§ EXERCISE DATA
┌────────

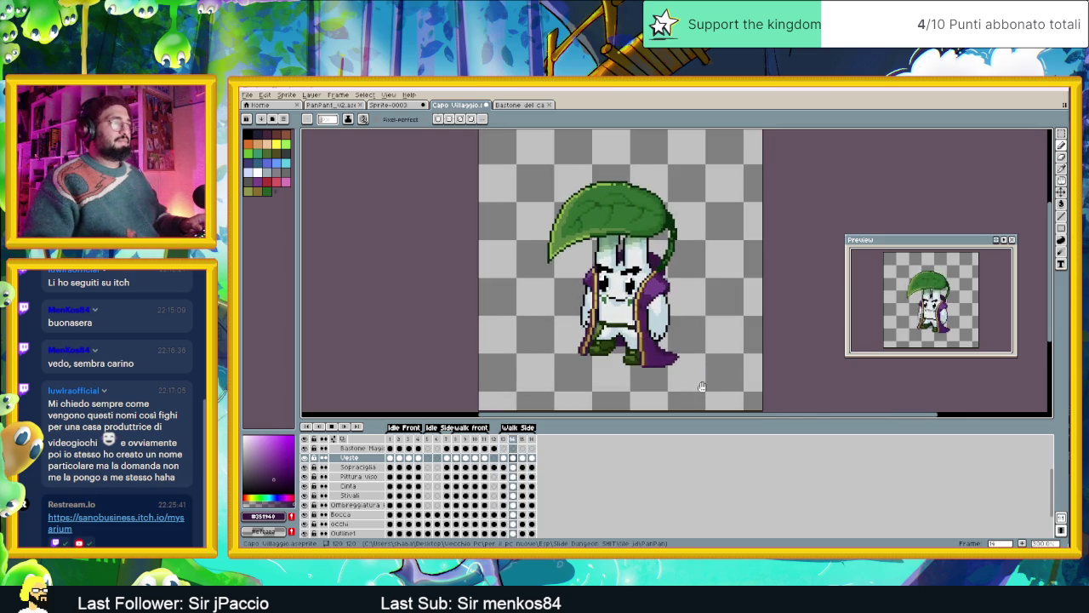
Zoom in, stop playback on frame 13, and switch to the Line tool.
{"action": "scroll", "coordinate": [672, 356], "scroll_direction": "up", "scroll_amount": 1}
{"action": "scroll", "coordinate": [672, 355], "scroll_direction": "up", "scroll_amount": 1}
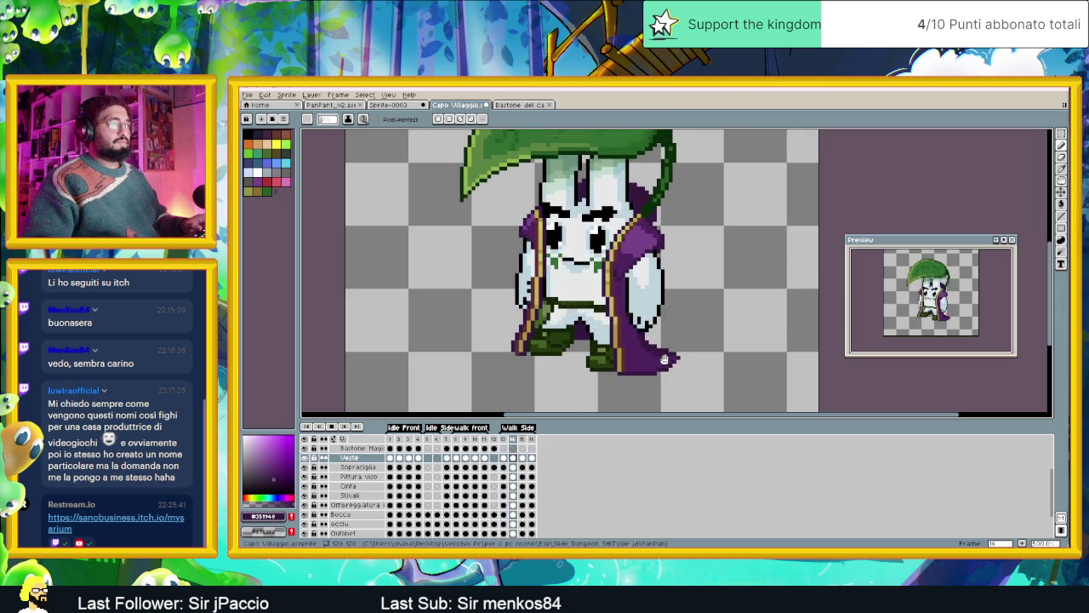
{"action": "scroll", "coordinate": [665, 360], "scroll_direction": "up", "scroll_amount": 1}
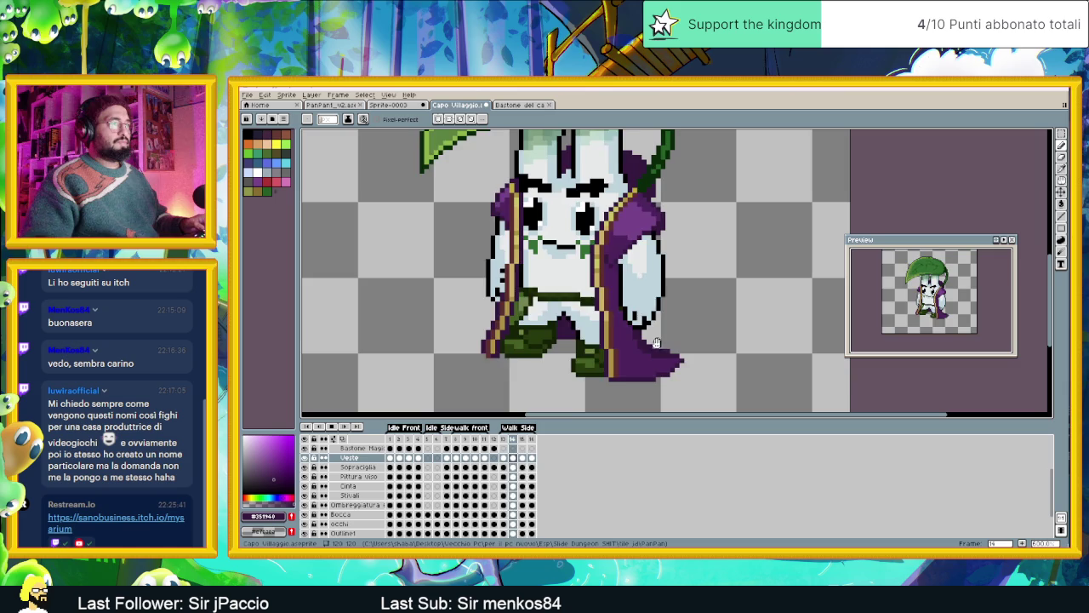
{"action": "left_click", "coordinate": [331, 428]}
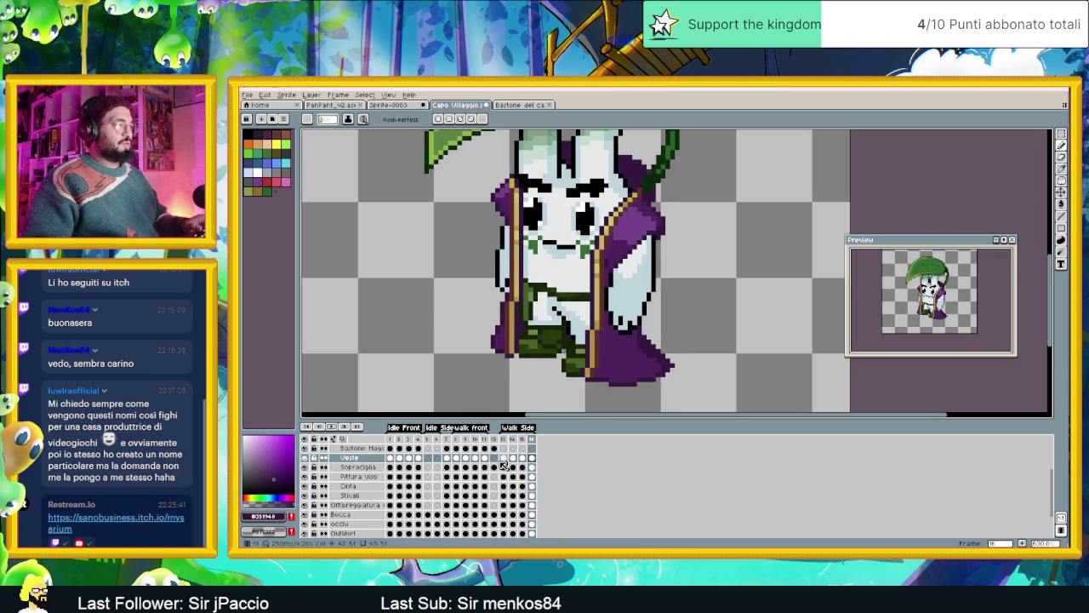
{"action": "key", "text": "l"}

└────────

§ TASK INSTRUCTIONS
Looking back over the records above, in how many lines does the word "scroll" occur? Give the number alone.

§ ANSWER BELOW
3